Pluton – New Mandatory Requirement?
Regardless of questions/doubts over the Windows situation, the Microsoft Pluton security chip is a definite reality. I am far from an expert in these matters but upon reading Microsoft’s dissertation it seems that Pluton provides the same, or very similar, functionality as TPM. The problem with TPM, according to Microsoft, is that the data flow between the TPM chip and the CPU creates a channel of communication that’s open to exploitation. Building the same functionality directly into the CPU eliminates that channel and therefore also eliminates the potential for exploitation.
In short, Microsoft has gone from… TPM is the ultimate in security that every user needs to TPM is vulnerable so here’s a new security protocol that eliminates that vulnerability.
Attackers have begun to innovate ways to attack TPM, particularly in situations where an attacker can steal or temporarily gain physical access to a PC. These sophisticated attack techniques target the communication channel between the CPU and TPM, which is typically a bus interface. This bus interface provides the ability to share information between the main CPU and security processor, but it also provides an opportunity for attackers to steal or modify information in-transit using a physical attack. The Pluton design removes the potential for that communication channel to be attacked by building security directly into the CPU ~ source
- Read Microsoft’s publication in full: Meet the Microsoft Pluton Processor
Some experts are suggesting that a future Windows iteration — whether that be Windows 11 or 12 — will introduce Pluton as a mandatory requirement. Somehow, I doubt that considering such a move would eliminate ALL machines running CPUs without Pluton from meeting requirements and upgrading. Then again, it is Microsoft after all.

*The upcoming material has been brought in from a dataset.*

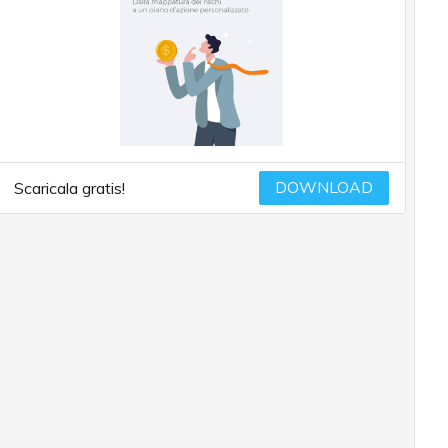
DOWNLOAD
Scaricala gratis!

Recent decisions by Microsoft tend to suggest that the company is no longer interested in home users. Everything they do, especially introducing mandatory so-called security protocols such as TPM and Pluton, is geared toward appealing to the corporate sector and appeasing digital rights agitators.
As fellow author, Marc Thomas points out in his recent article — 5 Reasons Why Windows 11 Sucks — home users survived quite well for many years without Secure Boot and for many more years without TPM.
Let’s face it, Microsoft has not made any significant dollars from home users for years, giving away free upgrades, while the cost of the support infrastructure must still be quite substantial. On the other hand, the corporate sector remains a steady and viable source of revenue.
In other words, MS does not give a crap about home users.